ICSA: Farm Families under seige by crime.

Criminal activity rife in countryside.

Lack of Garda resources to tackle criminality

Frightened farmer who confronted intruders had shotgun seized by Gardaí.

Rural community believes judicial system virtually no deterrent.

Sligo News File Online

An ICSA survey carried out in conjunction with the Waterford Institute of Technology shows that 66% of farming families have been victims of illegal activities.

Patrick Kent, President. ICSA

Association President Patrick Kent said that the survey reveals that crime against agricultural enterprises is “a far bigger issue than official Garda statistics would suggest.”

Dubbing the findings as “startling,” he said the figures would “suggest that the courts have adopted a far too lenient approach to offenders, particularly to repeat offenders.

“The rural community believes that the judicial system provides virtually no deterrent to this type of crime,” he said.

The survey was devised by Dr Kathleen Moore Walsh, Lecturer in Law and Criminology and Louise Walsh, a lecturer in Accounting and Finance, and examines crimes that occur solely on farms or relating to farming activities.

Seamus Sherlock, Chair, ICSA Rural Development Committee.

Chairman of the association’s rural development committee, Seamus Sherlock said the survey results were “in keeping with the feedback I am getting from farmers all around the country.

“The ordinary decent people of rural Ireland are outraged that criminals seem to be acting with impunity. Even where insurance is in place, premiums are always at risk of rising significantly as a result of this type of crime.

“Worse still is that farmers are expected to fund expensive deterrents such as electric gates and security cameras.”

Rural communities, he said “feel under siege due to lack of Garda resources.

“Even where the Gardaí are successful in catching criminals the perception is that they get off lightly in the courts and are given every benefit of the doubt.

However, no such flexibility is shown to law abiding citizens.

“At a recent meeting I was told a story about a frightened farmer who confronted intruders with his shotgun, and within hours his shotgun was seized by Gardaí.

“We also had a report recently from a farmer who was warned by Gardaí after a break in that if a gate fell on the thieves they might possibly sue him for compensation.

Nearly 150 Garda stations have been closed since 2011, most of them rural locations.

“These cases are adding to the sense of outrage and ICSA is committed to bringing the issue of rural crime to the top of the political agenda.”

The ICSA, he said, would like to thank Glanbia Agribusiness and Done Deal for their support in promoting the survey.

A survey carried out by Macra na Feirme in 2016 showed that eight out of 10 young farmers in Ireland hold that they should have the right to bear arms

Meanwhile, the Mail Online reports that, on Thursday, a jury took just 24 minutes to clear an 83-year-old cross-channel farmer of grevious bodily harm after he was put on trial for shooting an apparently convicted burglar in the foot. The incident occurred at the farmer’s isolated farm at Wilberfoss, near York, at 2 am.
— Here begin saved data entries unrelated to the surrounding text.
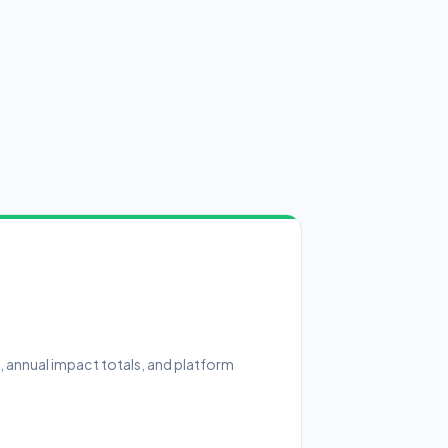
n, annual impact totals, and platform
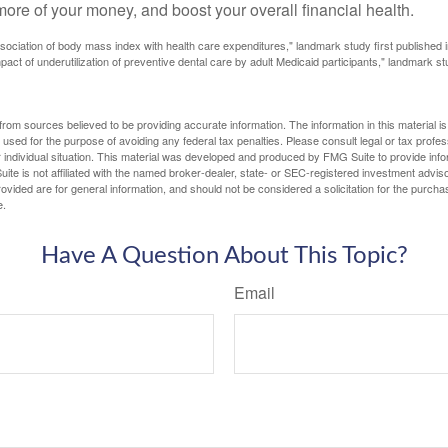
ore of your money, and boost your overall financial health.
ssociation of body mass index with health care expenditures," landmark study first published 
pact of underutilization of preventive dental care by adult Medicaid participants," landmark st
rom sources believed to be providing accurate information. The information in this material is
e used for the purpose of avoiding any federal tax penalties. Please consult legal or tax profes
 individual situation. This material was developed and produced by FMG Suite to provide infor
ite is not affiliated with the named broker-dealer, state- or SEC-registered investment advis
vided are for general information, and should not be considered a solicitation for the purchas
e.
Have A Question About This Topic?
Email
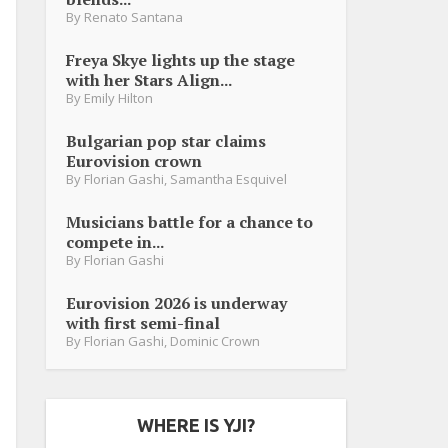
By
Renato Santana
Freya Skye lights up the stage
with her Stars Align...
By
Emily Hilton
Bulgarian pop star claims
Eurovision crown
By
Florian Gashi
,
Samantha Esquivel
Musicians battle for a chance to
compete in...
By
Florian Gashi
Eurovision 2026 is underway
with first semi-final
By
Florian Gashi
,
Dominic Crown
WHERE IS YJI?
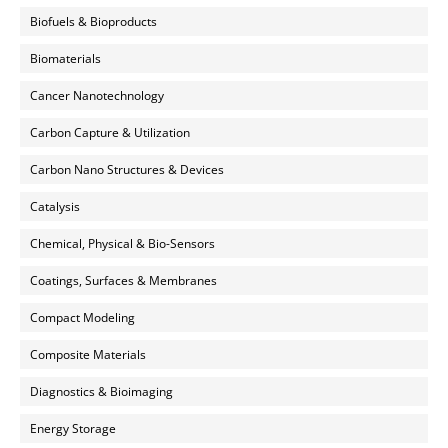
Biofuels & Bioproducts
Biomaterials
Cancer Nanotechnology
Carbon Capture & Utilization
Carbon Nano Structures & Devices
Catalysis
Chemical, Physical & Bio-Sensors
Coatings, Surfaces & Membranes
Compact Modeling
Composite Materials
Diagnostics & Bioimaging
Energy Storage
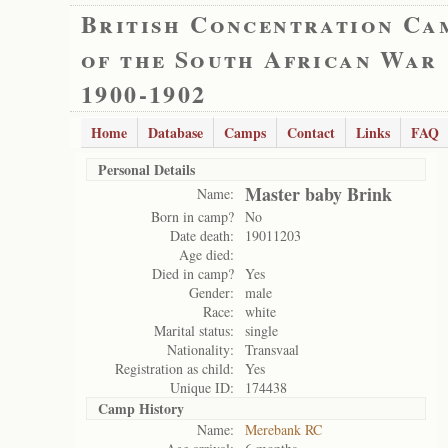
British Concentration Ca
of the South African War
1900-1902
Home
Database
Camps
Contact
Links
FAQ
Personal Details
Master baby Brink
Name:
Born in camp?
No
Date death:
19011203
Age died:
Died in camp?
Yes
Gender:
male
Race:
white
Marital status:
single
Nationality:
Transvaal
Registration as child:
Yes
Unique ID:
174438
Camp History
Name:
Merebank RC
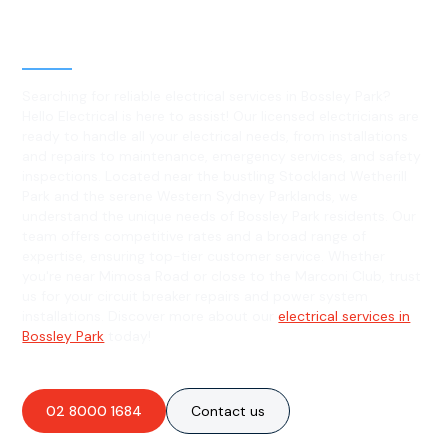
Level 2 electrical services in
Bossley Park, NSW
Searching for reliable electrical services in Bossley Park?
Hello Electrical is here to assist! Our licensed electricians are
ready to handle all your electrical needs, from installations
and repairs to maintenance, emergency services, and safety
inspections. Located near the bustling Stockland Wetherill
Park and the serene Western Sydney Parklands, we
understand the unique needs of Bossley Park residents. Our
team offers competitive rates and a broad range of
expertise, ensuring top-tier customer service. Whether
you're near Mimosa Road or close to the Marconi Club, trust
us for your circuit breaker repairs and power system
installations. Discover more about our
electrical services in
Bossley Park
today!
02 8000 1684
Contact us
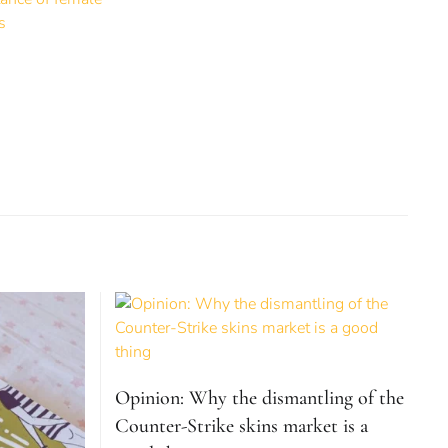
Opinion: Why the dismantling of the
Counter-Strike skins market is a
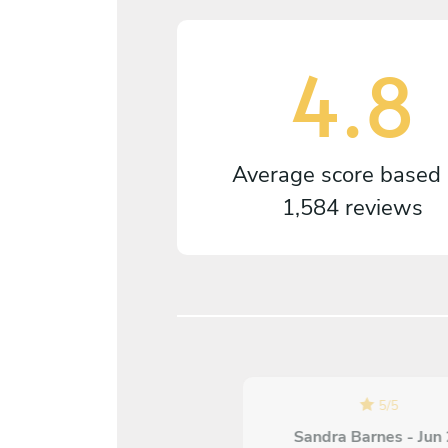
4.8
Average score based
1,584 reviews
5
/
5
5
/
5
Annette Berger - Jul 18
Sandra Barnes - Jun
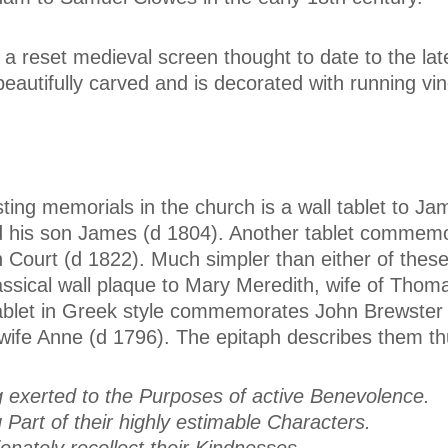
 a reset medieval screen thought to date to the lat
beautifully carved and is decorated with running vi
ing memorials in the church is a wall tablet to Ja
d his son James (d 1804). Another tablet commem
 Court (d 1822). Much simpler than either of thes
lassical wall plaque to Mary Meredith, wife of Thom
tablet in Greek style commemorates John Brewster 
wife Anne (d 1796). The epitaph describes them th
g exerted to the Purposes of active Benevolence.
 Part of their highly estimable Characters.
He is said to have told the court that he was ‘petrified’ when a Land Rover ‘revved up’ without lights on and set off towards him.

He fired two shots – one towards the side of the vehicle and another in the air to frighten the occupants away.

Explaining the law on self-defence as it stands in Britain, the Mail states:

There is no rule in law to say that a person must wait to be struck first before they may defend themselves.

A person may use such force as is reasonable in the circumstances for the purposes of:

self defence
defence of another
defence of a property
prevention of crime
lawful arrest

In assessing reasonable of the force used, a judge/jury will consider two questions:

Was the use of force necessary in the circumstances, i.e. Was there a need for any force at all?
Was the force used reasonable in the circumstances?